(Per-instance keypoint data)
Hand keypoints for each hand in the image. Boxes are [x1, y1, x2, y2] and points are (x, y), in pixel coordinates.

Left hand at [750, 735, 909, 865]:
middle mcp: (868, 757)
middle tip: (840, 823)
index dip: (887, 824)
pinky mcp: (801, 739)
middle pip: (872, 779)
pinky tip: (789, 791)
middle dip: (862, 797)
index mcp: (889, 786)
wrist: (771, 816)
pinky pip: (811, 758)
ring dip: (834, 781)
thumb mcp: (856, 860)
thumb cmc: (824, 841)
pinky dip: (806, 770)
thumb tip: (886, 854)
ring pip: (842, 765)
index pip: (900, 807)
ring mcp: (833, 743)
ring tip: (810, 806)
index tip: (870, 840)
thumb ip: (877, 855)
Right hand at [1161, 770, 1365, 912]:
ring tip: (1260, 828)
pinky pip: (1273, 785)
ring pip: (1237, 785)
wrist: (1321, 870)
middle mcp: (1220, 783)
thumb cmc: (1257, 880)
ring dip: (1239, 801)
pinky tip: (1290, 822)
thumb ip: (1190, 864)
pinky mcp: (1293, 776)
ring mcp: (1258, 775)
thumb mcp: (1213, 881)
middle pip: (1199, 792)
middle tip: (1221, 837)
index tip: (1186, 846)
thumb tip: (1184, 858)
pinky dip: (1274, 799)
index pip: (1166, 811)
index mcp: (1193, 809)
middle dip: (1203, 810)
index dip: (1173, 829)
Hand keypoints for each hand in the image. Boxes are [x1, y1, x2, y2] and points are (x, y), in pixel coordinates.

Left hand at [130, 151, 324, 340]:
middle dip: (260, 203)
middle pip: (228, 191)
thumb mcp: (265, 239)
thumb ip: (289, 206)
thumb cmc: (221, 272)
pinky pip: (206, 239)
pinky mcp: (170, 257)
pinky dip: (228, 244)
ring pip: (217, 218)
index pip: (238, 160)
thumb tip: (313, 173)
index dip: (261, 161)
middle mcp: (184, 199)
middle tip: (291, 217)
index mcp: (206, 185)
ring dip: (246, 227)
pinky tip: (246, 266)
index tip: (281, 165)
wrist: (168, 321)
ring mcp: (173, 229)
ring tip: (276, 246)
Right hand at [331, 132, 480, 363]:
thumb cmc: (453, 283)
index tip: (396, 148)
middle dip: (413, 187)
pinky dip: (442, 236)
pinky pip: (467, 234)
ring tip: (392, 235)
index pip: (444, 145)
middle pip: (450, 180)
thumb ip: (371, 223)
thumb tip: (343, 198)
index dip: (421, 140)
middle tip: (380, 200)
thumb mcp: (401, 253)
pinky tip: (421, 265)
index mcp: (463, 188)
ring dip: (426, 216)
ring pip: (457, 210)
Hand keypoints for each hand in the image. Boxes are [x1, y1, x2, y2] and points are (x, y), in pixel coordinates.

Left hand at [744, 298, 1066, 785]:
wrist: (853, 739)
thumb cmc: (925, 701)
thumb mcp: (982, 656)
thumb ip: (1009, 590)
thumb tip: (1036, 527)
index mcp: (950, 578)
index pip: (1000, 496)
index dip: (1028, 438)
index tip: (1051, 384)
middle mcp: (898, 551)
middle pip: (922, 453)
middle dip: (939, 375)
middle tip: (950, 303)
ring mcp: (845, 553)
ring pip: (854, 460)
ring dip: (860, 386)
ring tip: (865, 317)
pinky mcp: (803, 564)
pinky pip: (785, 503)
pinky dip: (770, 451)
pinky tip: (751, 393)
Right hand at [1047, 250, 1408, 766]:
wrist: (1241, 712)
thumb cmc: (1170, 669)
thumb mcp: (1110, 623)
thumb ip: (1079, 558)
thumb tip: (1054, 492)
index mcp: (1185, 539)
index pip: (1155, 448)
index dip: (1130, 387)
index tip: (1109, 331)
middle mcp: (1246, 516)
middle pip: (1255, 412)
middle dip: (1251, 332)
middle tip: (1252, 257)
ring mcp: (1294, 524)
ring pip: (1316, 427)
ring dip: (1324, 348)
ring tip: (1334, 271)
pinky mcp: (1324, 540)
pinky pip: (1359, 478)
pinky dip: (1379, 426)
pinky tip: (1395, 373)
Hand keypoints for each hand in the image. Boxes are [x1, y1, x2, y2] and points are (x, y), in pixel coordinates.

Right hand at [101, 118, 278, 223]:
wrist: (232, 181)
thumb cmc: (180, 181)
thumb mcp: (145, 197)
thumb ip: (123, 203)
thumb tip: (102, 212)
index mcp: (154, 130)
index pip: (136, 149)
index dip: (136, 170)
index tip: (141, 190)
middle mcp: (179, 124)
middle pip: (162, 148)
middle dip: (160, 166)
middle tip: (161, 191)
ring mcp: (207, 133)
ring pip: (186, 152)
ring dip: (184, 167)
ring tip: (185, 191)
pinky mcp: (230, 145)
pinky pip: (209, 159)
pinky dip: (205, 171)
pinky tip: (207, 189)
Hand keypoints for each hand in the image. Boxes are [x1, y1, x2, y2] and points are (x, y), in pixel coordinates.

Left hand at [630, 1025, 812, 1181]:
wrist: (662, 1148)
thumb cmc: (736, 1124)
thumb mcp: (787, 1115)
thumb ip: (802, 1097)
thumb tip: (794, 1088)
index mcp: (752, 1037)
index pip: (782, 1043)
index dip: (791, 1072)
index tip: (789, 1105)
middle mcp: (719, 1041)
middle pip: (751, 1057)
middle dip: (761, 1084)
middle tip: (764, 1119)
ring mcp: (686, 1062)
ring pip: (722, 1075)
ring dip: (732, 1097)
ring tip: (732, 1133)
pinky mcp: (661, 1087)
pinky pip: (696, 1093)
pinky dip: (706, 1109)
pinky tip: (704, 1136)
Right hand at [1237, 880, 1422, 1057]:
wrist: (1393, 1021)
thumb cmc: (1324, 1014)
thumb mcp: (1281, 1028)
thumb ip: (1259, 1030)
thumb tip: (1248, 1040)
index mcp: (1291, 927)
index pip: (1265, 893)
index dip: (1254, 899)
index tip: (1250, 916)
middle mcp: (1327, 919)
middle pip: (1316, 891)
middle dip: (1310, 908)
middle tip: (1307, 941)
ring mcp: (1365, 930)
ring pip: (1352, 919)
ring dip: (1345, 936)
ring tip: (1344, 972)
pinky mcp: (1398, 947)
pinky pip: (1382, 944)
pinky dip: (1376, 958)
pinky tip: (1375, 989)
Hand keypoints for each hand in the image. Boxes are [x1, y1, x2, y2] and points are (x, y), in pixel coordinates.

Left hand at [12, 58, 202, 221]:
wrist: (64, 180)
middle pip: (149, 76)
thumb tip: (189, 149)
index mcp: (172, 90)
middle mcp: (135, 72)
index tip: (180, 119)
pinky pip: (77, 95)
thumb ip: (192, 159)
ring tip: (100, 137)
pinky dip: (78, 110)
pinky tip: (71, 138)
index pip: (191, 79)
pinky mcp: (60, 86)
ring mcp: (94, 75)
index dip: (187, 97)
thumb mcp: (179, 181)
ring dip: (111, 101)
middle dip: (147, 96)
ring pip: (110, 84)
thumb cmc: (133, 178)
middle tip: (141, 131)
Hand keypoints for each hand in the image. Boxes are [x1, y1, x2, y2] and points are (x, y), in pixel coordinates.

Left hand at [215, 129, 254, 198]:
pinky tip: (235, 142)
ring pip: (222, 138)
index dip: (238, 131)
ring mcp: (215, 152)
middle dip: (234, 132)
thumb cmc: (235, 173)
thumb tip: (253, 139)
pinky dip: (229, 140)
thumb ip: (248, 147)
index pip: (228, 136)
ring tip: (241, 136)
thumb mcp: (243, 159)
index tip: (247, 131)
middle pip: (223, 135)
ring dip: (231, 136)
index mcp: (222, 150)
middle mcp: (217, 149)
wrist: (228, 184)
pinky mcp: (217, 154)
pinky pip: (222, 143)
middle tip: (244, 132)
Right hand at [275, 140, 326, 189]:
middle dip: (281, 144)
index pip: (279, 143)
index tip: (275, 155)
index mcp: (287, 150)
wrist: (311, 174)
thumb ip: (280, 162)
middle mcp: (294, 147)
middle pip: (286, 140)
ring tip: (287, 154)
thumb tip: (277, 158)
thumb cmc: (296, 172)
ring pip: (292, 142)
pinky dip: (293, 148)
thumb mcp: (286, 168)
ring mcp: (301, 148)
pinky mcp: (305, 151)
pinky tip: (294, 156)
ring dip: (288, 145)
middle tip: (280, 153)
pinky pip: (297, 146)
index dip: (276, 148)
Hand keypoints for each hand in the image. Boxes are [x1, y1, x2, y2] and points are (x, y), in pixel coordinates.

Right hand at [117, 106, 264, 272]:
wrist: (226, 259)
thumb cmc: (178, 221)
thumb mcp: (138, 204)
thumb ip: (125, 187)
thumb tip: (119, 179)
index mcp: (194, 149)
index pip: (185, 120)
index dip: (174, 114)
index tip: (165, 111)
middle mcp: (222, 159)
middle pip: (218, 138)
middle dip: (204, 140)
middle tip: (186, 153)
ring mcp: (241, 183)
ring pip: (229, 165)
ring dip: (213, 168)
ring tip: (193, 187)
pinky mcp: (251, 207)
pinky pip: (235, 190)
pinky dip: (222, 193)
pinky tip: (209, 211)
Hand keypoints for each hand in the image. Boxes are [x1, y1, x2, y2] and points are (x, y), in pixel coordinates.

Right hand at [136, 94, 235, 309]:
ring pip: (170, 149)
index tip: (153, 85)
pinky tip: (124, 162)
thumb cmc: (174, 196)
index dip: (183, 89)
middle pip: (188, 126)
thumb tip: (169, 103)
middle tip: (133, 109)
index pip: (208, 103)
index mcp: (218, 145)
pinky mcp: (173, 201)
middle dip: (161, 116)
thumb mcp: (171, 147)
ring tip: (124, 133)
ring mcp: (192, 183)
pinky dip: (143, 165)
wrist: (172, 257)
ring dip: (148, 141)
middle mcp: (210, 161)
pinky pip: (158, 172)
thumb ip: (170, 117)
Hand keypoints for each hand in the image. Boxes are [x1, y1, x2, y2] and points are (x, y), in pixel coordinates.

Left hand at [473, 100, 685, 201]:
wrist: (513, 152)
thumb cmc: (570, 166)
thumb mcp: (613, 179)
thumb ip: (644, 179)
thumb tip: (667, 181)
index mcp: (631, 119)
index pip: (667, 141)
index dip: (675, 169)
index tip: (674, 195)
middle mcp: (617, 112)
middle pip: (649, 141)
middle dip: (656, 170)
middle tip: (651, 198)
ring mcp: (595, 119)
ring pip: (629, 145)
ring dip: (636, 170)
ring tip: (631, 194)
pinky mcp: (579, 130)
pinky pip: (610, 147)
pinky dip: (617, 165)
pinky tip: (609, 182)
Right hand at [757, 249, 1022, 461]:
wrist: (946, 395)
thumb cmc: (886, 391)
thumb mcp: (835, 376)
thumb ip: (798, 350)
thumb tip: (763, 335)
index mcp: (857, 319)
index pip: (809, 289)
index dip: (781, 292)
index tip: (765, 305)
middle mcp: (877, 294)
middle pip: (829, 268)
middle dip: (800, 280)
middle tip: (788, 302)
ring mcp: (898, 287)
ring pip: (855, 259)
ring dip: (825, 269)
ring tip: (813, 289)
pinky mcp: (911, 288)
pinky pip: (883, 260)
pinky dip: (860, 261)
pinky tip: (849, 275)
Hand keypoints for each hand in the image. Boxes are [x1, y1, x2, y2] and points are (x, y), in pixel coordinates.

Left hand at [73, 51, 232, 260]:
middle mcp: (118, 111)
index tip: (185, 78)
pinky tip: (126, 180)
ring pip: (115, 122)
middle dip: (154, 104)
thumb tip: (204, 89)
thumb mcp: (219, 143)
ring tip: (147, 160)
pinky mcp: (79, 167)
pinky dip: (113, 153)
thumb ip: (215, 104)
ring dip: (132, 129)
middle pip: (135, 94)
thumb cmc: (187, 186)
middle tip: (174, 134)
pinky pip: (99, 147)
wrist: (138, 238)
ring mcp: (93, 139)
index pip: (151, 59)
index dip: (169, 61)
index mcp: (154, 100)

• EXERCISE AIM:
Up to and including the line that contains "ring dip: (1239, 801)", restate word for word every line of the entries, starting from the first.

• EXERCISE OUTPUT:
Hand keypoints for each hand in the image. Boxes are [x1, y1, x2, y2] and points are (x, y), in pixel coordinates.

Left hand at [750, 735, 909, 865]:
middle mcp: (868, 757)
middle tip: (840, 823)
index dip: (887, 824)
pinky mcp: (801, 739)
middle pip: (872, 779)
pinky tip: (789, 791)
middle dip: (862, 797)
index mcp: (889, 786)
wrist: (771, 816)
pinky pip: (811, 758)
ring dip: (834, 781)
thumb mcp: (856, 860)
thumb cmc: (824, 841)
pinky dip: (806, 770)
thumb tip: (886, 854)
ring pip: (842, 765)
index pip: (900, 807)
ring mcp: (833, 743)
ring tip: (810, 806)
index tip: (870, 840)
thumb ip: (877, 855)
Right hand at [1161, 770, 1365, 912]:
ring tip: (1260, 828)
pinky pip: (1273, 785)
ring pip: (1237, 785)
wrist: (1321, 870)
middle mcp: (1220, 783)
thumb cmc: (1257, 880)
ring dip: (1239, 801)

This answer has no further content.